The root cause was that `activeQuestions` / `activeActions` / `showTaskLane` were three independent state slices implicitly assumed to be in sync with `activeChatId`. The synchronization was by convention, not by structure. Every code path that mutated them had to remember to call `resetSessionDerivedState` first; missing one created stale UI.
**Decision:** Add a `taskLaneOwnerChatId` state that records *which chatId the in-memory questions/actions belong to*, set at every site that populates them (sendPrefill, selectChat, handleSend, handleTaskSubmit, handleResumeNew, refreshFacts, handleApplyFix), cleared in `resetSessionDerivedState`. The persistence effect writes ownerChatId as the chatId tag. Render is gated on `taskLaneOwnerChatId === activeChatId` and ANDed into all three render conditions (toolbar Tasks button, narrow-viewport floating drawer, main side panel). The mount-time `skipTaskLaneRestore` guard stays as belt-and-braces for the prefill/pickup entry-flash window, which the owner-gate alone doesn't cover.
**Rejected:**
- **More entry-path guards.** That's whack-a-mole — the next path nobody anticipated will reproduce the bug. The owner-gate makes the bug structurally impossible regardless of which path triggers it.

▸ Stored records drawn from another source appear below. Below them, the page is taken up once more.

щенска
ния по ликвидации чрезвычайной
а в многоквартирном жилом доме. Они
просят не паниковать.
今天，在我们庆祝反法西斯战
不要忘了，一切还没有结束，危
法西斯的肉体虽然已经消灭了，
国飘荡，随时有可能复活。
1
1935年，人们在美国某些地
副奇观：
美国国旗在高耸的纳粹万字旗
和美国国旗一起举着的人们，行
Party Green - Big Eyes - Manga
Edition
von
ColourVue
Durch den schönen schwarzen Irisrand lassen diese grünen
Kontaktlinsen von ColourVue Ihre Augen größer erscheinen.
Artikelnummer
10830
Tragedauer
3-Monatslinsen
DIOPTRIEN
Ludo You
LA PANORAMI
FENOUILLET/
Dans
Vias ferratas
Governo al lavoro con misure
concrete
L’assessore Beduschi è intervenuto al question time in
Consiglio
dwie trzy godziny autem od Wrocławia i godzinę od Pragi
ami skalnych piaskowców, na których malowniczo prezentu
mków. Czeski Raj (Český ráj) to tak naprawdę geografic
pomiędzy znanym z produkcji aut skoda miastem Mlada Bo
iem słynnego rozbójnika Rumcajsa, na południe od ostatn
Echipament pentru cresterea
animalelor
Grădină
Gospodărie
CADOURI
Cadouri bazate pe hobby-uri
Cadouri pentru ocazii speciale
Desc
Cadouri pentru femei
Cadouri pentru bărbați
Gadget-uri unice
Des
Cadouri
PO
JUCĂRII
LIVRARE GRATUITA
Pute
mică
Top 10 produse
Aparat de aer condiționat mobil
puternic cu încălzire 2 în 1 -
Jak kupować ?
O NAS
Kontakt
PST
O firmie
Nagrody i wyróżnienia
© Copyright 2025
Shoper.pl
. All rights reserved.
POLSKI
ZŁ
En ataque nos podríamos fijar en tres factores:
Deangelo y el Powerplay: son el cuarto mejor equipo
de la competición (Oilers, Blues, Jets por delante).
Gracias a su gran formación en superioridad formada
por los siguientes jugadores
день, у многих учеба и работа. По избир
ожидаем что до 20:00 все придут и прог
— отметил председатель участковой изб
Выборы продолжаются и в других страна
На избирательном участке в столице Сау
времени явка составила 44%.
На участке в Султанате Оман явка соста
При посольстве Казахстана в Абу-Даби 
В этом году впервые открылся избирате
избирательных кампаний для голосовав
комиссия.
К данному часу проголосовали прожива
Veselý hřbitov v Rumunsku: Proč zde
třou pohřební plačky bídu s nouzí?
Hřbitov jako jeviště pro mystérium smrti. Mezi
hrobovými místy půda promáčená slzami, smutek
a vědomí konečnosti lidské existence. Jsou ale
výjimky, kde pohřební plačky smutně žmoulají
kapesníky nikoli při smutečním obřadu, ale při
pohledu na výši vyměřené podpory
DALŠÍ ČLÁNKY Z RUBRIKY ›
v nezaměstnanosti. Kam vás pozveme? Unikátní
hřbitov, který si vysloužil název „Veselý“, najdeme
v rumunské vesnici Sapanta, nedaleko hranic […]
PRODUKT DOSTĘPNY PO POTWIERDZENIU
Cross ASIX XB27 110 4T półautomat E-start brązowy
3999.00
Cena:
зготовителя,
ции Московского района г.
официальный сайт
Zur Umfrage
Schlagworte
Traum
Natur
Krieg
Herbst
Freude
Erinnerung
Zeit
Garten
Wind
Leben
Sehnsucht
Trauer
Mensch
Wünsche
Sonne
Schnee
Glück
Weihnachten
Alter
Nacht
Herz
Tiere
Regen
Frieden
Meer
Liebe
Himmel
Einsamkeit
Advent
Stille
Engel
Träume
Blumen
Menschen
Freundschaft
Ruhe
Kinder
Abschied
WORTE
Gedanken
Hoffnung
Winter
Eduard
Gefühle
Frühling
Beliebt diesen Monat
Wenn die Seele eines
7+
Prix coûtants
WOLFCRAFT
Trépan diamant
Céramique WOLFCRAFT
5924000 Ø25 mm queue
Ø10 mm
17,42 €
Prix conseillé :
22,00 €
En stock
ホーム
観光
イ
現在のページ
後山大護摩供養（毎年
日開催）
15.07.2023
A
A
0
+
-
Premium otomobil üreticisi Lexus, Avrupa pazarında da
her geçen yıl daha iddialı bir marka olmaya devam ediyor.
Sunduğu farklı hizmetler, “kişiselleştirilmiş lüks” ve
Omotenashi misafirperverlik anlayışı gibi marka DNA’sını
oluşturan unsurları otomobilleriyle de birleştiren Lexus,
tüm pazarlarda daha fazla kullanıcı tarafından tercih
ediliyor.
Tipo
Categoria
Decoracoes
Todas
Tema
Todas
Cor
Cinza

- **Combining the four state slices into a single tagged object.** Cleaner long-term but a bigger refactor with more touch points. The owner-tracking approach gets the structural guarantee with a minimal diff and keeps the existing setState patterns.
- **Inlining the comparison at every render site.** Works but proliferates the comparison; one named derived value (`taskLaneIsForActiveChat`) reads better and groups the gate with the persistence-effect / state declarations as a named concept.
**Consequences:**
- Stale task-lane data is structurally unable to display. The lane is hidden during any window where `ownerChatId !== activeChatId`, no matter what mutation path got you there.
- Adding new sites that populate `activeQuestions` / `activeActions` requires also setting `taskLaneOwnerChatId`. The pattern is documented in the commit message and visible in every existing populate site as a paired call.
- The mount-time `skipTaskLaneRestore` guard is now redundant in steady-state but kept for the few-hundred-ms flash window between component mount and the first sendPrefill / selectChat effect. Deleting it would re-introduce a (smaller) flash without strong reason.
- Future task-lane state slices (e.g. `facts`, `activeFix`) follow the same pattern: gate their visibility on the owner check via the existing render conditions. Tagging more slices with their own `*OwnerChatId` is a future refactor if the slices diverge.
---
## 2026-04-24 — Adopt dual-agent handoff system (`.ai/` + `CLAUDE.md` + `AGENTS.md`)
**Context:** Claude Code hits session and weekly usage limits. Work stalls when the primary agent is locked out. Needed a structured way for OpenAI Codex to resume where Claude left off without losing architectural truth or drifting across sessions.
**Decision:** Split the old CLAUDE.md into `.ai/PROJECT_CONTEXT.md` (stable repo truth), agent-specific root files (`CLAUDE.md`, `AGENTS.md`) with a shared protocol block, and a small handoff toolkit (`CURRENT_TASK.md`, `HANDOFF.md`, `TODO.md`, `DECISIONS.md`, `SESSION_LOG.md`, `README.md`). Previous CLAUDE.md snapshotted in commit `e110fed` before the migration.
**Rejected:**
- Single symlinked CLAUDE.md/AGENTS.md — diverges silently, hides agent-specific tooling differences.
- Putting GitNexus/gstack content in AGENTS.md — Codex doesn't have those tools; would mislead the resume agent.
- Keeping the old CLAUDE.md as-is and adding AGENTS.md alongside it — duplicated truth, drift guaranteed.
**Consequences:**
- First read for either agent: `.ai/PROJECT_CONTEXT.md` + `.ai/CURRENT_TASK.md` + `.ai/HANDOFF.md`.
- Architectural changes in the repo require updating PROJECT_CONTEXT.md, not the root agent files.
- Git trailers differ per agent (`Claude Opus 4.7` vs `Codex`) — preserved in each root file.
- Legacy `SESSION-HANDOFF.md` deleted in the same commit; superseded by `.ai/HANDOFF.md`.